Trasforma queste righe in una tabella Markdown con le colonne «Num» e «Riga», dove «Num» è il numero progressivo e «Riga» il testo della riga. Salta le righe vuote e includi tutte le registrazioni.

### Registrazioni salvate
============================================================
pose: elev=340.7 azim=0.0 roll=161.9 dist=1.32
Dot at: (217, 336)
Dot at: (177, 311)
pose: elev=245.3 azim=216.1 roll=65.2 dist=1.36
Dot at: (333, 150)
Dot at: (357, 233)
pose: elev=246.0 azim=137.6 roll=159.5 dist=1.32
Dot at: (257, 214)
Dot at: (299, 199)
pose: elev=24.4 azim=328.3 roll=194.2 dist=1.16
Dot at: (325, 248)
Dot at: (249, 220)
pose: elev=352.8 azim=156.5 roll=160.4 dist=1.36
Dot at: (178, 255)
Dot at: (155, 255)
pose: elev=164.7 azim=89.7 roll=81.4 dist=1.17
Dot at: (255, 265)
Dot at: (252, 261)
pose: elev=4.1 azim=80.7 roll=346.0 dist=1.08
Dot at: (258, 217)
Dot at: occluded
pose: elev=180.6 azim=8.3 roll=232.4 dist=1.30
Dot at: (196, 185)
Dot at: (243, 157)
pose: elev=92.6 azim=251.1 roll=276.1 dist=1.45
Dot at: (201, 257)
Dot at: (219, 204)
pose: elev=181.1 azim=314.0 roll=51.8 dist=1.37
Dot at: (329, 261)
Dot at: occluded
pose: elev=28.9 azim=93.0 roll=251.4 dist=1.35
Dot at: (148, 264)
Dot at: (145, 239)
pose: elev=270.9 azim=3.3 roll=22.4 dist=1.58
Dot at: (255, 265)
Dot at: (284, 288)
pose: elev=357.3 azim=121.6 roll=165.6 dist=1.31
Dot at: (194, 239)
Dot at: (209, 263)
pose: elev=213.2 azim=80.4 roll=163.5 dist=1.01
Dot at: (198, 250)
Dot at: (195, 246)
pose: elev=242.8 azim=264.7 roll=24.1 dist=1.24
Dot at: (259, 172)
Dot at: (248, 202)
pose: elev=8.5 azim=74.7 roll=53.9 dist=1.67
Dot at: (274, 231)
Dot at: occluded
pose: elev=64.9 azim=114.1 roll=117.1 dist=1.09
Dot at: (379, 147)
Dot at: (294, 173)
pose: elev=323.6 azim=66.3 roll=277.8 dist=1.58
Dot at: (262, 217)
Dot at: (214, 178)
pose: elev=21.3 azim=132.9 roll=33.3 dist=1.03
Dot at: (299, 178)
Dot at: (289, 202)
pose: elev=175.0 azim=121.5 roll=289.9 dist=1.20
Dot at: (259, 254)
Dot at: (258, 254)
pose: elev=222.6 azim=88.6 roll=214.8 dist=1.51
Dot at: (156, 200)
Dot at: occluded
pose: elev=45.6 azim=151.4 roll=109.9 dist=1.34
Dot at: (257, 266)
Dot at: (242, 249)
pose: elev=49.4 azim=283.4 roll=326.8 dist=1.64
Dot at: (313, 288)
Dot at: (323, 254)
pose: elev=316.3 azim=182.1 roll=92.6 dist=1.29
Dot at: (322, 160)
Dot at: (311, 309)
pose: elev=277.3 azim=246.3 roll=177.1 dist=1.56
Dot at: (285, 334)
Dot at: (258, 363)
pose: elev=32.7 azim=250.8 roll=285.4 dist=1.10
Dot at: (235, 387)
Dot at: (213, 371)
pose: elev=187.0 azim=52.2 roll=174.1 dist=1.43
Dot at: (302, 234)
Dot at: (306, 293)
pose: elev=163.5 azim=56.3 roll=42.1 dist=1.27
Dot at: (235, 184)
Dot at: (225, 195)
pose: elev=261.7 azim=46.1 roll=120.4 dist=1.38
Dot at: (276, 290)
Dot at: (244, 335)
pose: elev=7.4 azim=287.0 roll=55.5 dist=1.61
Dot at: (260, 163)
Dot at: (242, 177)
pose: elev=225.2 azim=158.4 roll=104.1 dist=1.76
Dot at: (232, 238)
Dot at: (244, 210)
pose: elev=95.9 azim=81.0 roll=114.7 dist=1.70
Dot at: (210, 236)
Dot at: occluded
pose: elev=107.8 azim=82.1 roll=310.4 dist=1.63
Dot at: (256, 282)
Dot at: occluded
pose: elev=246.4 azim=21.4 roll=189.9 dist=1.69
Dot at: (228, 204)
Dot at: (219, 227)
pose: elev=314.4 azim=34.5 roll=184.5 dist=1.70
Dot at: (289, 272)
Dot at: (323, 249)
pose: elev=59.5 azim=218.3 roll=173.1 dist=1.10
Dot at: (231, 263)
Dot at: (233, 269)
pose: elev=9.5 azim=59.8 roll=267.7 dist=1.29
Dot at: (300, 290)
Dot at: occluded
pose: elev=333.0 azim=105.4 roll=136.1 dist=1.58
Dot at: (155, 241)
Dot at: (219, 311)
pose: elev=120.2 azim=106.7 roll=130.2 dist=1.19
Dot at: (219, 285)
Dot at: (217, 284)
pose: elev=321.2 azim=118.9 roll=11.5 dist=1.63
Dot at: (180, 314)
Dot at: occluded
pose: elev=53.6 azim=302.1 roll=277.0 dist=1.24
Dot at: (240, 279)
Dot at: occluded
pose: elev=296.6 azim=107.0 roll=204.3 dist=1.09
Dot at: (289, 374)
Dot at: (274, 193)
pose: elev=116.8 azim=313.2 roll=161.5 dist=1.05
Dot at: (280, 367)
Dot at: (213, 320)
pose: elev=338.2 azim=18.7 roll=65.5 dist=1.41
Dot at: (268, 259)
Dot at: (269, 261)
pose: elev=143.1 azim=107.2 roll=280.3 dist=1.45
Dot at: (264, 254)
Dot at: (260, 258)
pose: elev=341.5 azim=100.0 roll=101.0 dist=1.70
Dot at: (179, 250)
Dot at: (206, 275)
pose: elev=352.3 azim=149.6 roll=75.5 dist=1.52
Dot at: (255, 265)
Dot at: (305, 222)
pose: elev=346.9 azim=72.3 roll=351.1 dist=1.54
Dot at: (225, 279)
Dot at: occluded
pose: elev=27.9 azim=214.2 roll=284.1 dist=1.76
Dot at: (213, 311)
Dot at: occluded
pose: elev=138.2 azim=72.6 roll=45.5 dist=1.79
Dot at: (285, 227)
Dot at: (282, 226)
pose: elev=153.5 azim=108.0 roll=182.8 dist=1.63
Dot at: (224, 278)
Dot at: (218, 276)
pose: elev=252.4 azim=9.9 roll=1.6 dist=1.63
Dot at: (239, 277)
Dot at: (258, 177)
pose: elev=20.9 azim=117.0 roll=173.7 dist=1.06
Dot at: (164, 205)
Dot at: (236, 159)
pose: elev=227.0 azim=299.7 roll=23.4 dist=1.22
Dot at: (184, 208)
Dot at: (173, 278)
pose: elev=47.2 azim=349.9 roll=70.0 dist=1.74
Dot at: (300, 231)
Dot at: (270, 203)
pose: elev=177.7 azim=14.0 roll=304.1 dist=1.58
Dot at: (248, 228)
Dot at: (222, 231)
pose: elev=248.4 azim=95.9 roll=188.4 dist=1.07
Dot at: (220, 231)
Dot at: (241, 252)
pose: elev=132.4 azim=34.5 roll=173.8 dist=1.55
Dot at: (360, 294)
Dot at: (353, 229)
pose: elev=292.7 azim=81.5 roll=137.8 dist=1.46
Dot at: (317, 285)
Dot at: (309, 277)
============================================================
### Risposta
| Num | Riga |
|---|---|
| 1 | pose: elev=340.7 azim=0.0 roll=161.9 dist=1.32 |
| 2 | Dot at: (217, 336) |
| 3 | Dot at: (177, 311) |
| 4 | pose: elev=245.3 azim=216.1 roll=65.2 dist=1.36 |
| 5 | Dot at: (333, 150) |
| 6 | Dot at: (357, 233) |
| 7 | pose: elev=246.0 azim=137.6 roll=159.5 dist=1.32 |
| 8 | Dot at: (257, 214) |
| 9 | Dot at: (299, 199) |
| 10 | pose: elev=24.4 azim=328.3 roll=194.2 dist=1.16 |
| 11 | Dot at: (325, 248) |
| 12 | Dot at: (249, 220) |
| 13 | pose: elev=352.8 azim=156.5 roll=160.4 dist=1.36 |
| 14 | Dot at: (178, 255) |
| 15 | Dot at: (155, 255) |
| 16 | pose: elev=164.7 azim=89.7 roll=81.4 dist=1.17 |
| 17 | Dot at: (255, 265) |
| 18 | Dot at: (252, 261) |
| 19 | pose: elev=4.1 azim=80.7 roll=346.0 dist=1.08 |
| 20 | Dot at: (258, 217) |
| 21 | Dot at: occluded |
| 22 | pose: elev=180.6 azim=8.3 roll=232.4 dist=1.30 |
| 23 | Dot at: (196, 185) |
| 24 | Dot at: (243, 157) |
| 25 | pose: elev=92.6 azim=251.1 roll=276.1 dist=1.45 |
| 26 | Dot at: (201, 257) |
| 27 | Dot at: (219, 204) |
| 28 | pose: elev=181.1 azim=314.0 roll=51.8 dist=1.37 |
| 29 | Dot at: (329, 261) |
| 30 | Dot at: occluded |
| 31 | pose: elev=28.9 azim=93.0 roll=251.4 dist=1.35 |
| 32 | Dot at: (148, 264) |
| 33 | Dot at: (145, 239) |
| 34 | pose: elev=270.9 azim=3.3 roll=22.4 dist=1.58 |
| 35 | Dot at: (255, 265) |
| 36 | Dot at: (284, 288) |
| 37 | pose: elev=357.3 azim=121.6 roll=165.6 dist=1.31 |
| 38 | Dot at: (194, 239) |
| 39 | Dot at: (209, 263) |
| 40 | pose: elev=213.2 azim=80.4 roll=163.5 dist=1.01 |
| 41 | Dot at: (198, 250) |
| 42 | Dot at: (195, 246) |
| 43 | pose: elev=242.8 azim=264.7 roll=24.1 dist=1.24 |
| 44 | Dot at: (259, 172) |
| 45 | Dot at: (248, 202) |
| 46 | pose: elev=8.5 azim=74.7 roll=53.9 dist=1.67 |
| 47 | Dot at: (274, 231) |
| 48 | Dot at: occluded |
| 49 | pose: elev=64.9 azim=114.1 roll=117.1 dist=1.09 |
| 50 | Dot at: (379, 147) |
| 51 | Dot at: (294, 173) |
| 52 | pose: elev=323.6 azim=66.3 roll=277.8 dist=1.58 |
| 53 | Dot at: (262, 217) |
| 54 | Dot at: (214, 178) |
| 55 | pose: elev=21.3 azim=132.9 roll=33.3 dist=1.03 |
| 56 | Dot at: (299, 178) |
| 57 | Dot at: (289, 202) |
| 58 | pose: elev=175.0 azim=121.5 roll=289.9 dist=1.20 |
| 59 | Dot at: (259, 254) |
| 60 | Dot at: (258, 254) |
| 61 | pose: elev=222.6 azim=88.6 roll=214.8 dist=1.51 |
| 62 | Dot at: (156, 200) |
| 63 | Dot at: occluded |
| 64 | pose: elev=45.6 azim=151.4 roll=109.9 dist=1.34 |
| 65 | Dot at: (257, 266) |
| 66 | Dot at: (242, 249) |
| 67 | pose: elev=49.4 azim=283.4 roll=326.8 dist=1.64 |
| 68 | Dot at: (313, 288) |
| 69 | Dot at: (323, 254) |
| 70 | pose: elev=316.3 azim=182.1 roll=92.6 dist=1.29 |
| 71 | Dot at: (322, 160) |
| 72 | Dot at: (311, 309) |
| 73 | pose: elev=277.3 azim=246.3 roll=177.1 dist=1.56 |
| 74 | Dot at: (285, 334) |
| 75 | Dot at: (258, 363) |
| 76 | pose: elev=32.7 azim=250.8 roll=285.4 dist=1.10 |
| 77 | Dot at: (235, 387) |
| 78 | Dot at: (213, 371) |
| 79 | pose: elev=187.0 azim=52.2 roll=174.1 dist=1.43 |
| 80 | Dot at: (302, 234) |
| 81 | Dot at: (306, 293) |
| 82 | pose: elev=163.5 azim=56.3 roll=42.1 dist=1.27 |
| 83 | Dot at: (235, 184) |
| 84 | Dot at: (225, 195) |
| 85 | pose: elev=261.7 azim=46.1 roll=120.4 dist=1.38 |
| 86 | Dot at: (276, 290) |
| 87 | Dot at: (244, 335) |
| 88 | pose: elev=7.4 azim=287.0 roll=55.5 dist=1.61 |
| 89 | Dot at: (260, 163) |
| 90 | Dot at: (242, 177) |
| 91 | pose: elev=225.2 azim=158.4 roll=104.1 dist=1.76 |
| 92 | Dot at: (232, 238) |
| 93 | Dot at: (244, 210) |
| 94 | pose: elev=95.9 azim=81.0 roll=114.7 dist=1.70 |
| 95 | Dot at: (210, 236) |
| 96 | Dot at: occluded |
| 97 | pose: elev=107.8 azim=82.1 roll=310.4 dist=1.63 |
| 98 | Dot at: (256, 282) |
| 99 | Dot at: occluded |
| 100 | pose: elev=246.4 azim=21.4 roll=189.9 dist=1.69 |
| 101 | Dot at: (228, 204) |
| 102 | Dot at: (219, 227) |
| 103 | pose: elev=314.4 azim=34.5 roll=184.5 dist=1.70 |
| 104 | Dot at: (289, 272) |
| 105 | Dot at: (323, 249) |
| 106 | pose: elev=59.5 azim=218.3 roll=173.1 dist=1.10 |
| 107 | Dot at: (231, 263) |
| 108 | Dot at: (233, 269) |
| 109 | pose: elev=9.5 azim=59.8 roll=267.7 dist=1.29 |
| 110 | Dot at: (300, 290) |
| 111 | Dot at: occluded |
| 112 | pose: elev=333.0 azim=105.4 roll=136.1 dist=1.58 |
| 113 | Dot at: (155, 241) |
| 114 | Dot at: (219, 311) |
| 115 | pose: elev=120.2 azim=106.7 roll=130.2 dist=1.19 |
| 116 | Dot at: (219, 285) |
| 117 | Dot at: (217, 284) |
| 118 | pose: elev=321.2 azim=118.9 roll=11.5 dist=1.63 |
| 119 | Dot at: (180, 314) |
| 120 | Dot at: occluded |
| 121 | pose: elev=53.6 azim=302.1 roll=277.0 dist=1.24 |
| 122 | Dot at: (240, 279) |
| 123 | Dot at: occluded |
| 124 | pose: elev=296.6 azim=107.0 roll=204.3 dist=1.09 |
| 125 | Dot at: (289, 374) |
| 126 | Dot at: (274, 193) |
| 127 | pose: elev=116.8 azim=313.2 roll=161.5 dist=1.05 |
| 128 | Dot at: (280, 367) |
| 129 | Dot at: (213, 320) |
| 130 | pose: elev=338.2 azim=18.7 roll=65.5 dist=1.41 |
| 131 | Dot at: (268, 259) |
| 132 | Dot at: (269, 261) |
| 133 | pose: elev=143.1 azim=107.2 roll=280.3 dist=1.45 |
| 134 | Dot at: (264, 254) |
| 135 | Dot at: (260, 258) |
| 136 | pose: elev=341.5 azim=100.0 roll=101.0 dist=1.70 |
| 137 | Dot at: (179, 250) |
| 138 | Dot at: (206, 275) |
| 139 | pose: elev=352.3 azim=149.6 roll=75.5 dist=1.52 |
| 140 | Dot at: (255, 265) |
| 141 | Dot at: (305, 222) |
| 142 | pose: elev=346.9 azim=72.3 roll=351.1 dist=1.54 |
| 143 | Dot at: (225, 279) |
| 144 | Dot at: occluded |
| 145 | pose: elev=27.9 azim=214.2 roll=284.1 dist=1.76 |
| 146 | Dot at: (213, 311) |
| 147 | Dot at: occluded |
| 148 | pose: elev=138.2 azim=72.6 roll=45.5 dist=1.79 |
| 149 | Dot at: (285, 227) |
| 150 | Dot at: (282, 226) |
| 151 | pose: elev=153.5 azim=108.0 roll=182.8 dist=1.63 |
| 152 | Dot at: (224, 278) |
| 153 | Dot at: (218, 276) |
| 154 | pose: elev=252.4 azim=9.9 roll=1.6 dist=1.63 |
| 155 | Dot at: (239, 277) |
| 156 | Dot at: (258, 177) |
| 157 | pose: elev=20.9 azim=117.0 roll=173.7 dist=1.06 |
| 158 | Dot at: (164, 205) |
| 159 | Dot at: (236, 159) |
| 160 | pose: elev=227.0 azim=299.7 roll=23.4 dist=1.22 |
| 161 | Dot at: (184, 208) |
| 162 | Dot at: (173, 278) |
| 163 | pose: elev=47.2 azim=349.9 roll=70.0 dist=1.74 |
| 164 | Dot at: (300, 231) |
| 165 | Dot at: (270, 203) |
| 166 | pose: elev=177.7 azim=14.0 roll=304.1 dist=1.58 |
| 167 | Dot at: (248, 228) |
| 168 | Dot at: (222, 231) |
| 169 | pose: elev=248.4 azim=95.9 roll=188.4 dist=1.07 |
| 170 | Dot at: (220, 231) |
| 171 | Dot at: (241, 252) |
| 172 | pose: elev=132.4 azim=34.5 roll=173.8 dist=1.55 |
| 173 | Dot at: (360, 294) |
| 174 | Dot at: (353, 229) |
| 175 | pose: elev=292.7 azim=81.5 roll=137.8 dist=1.46 |
| 176 | Dot at: (317, 285) |
| 177 | Dot at: (309, 277) |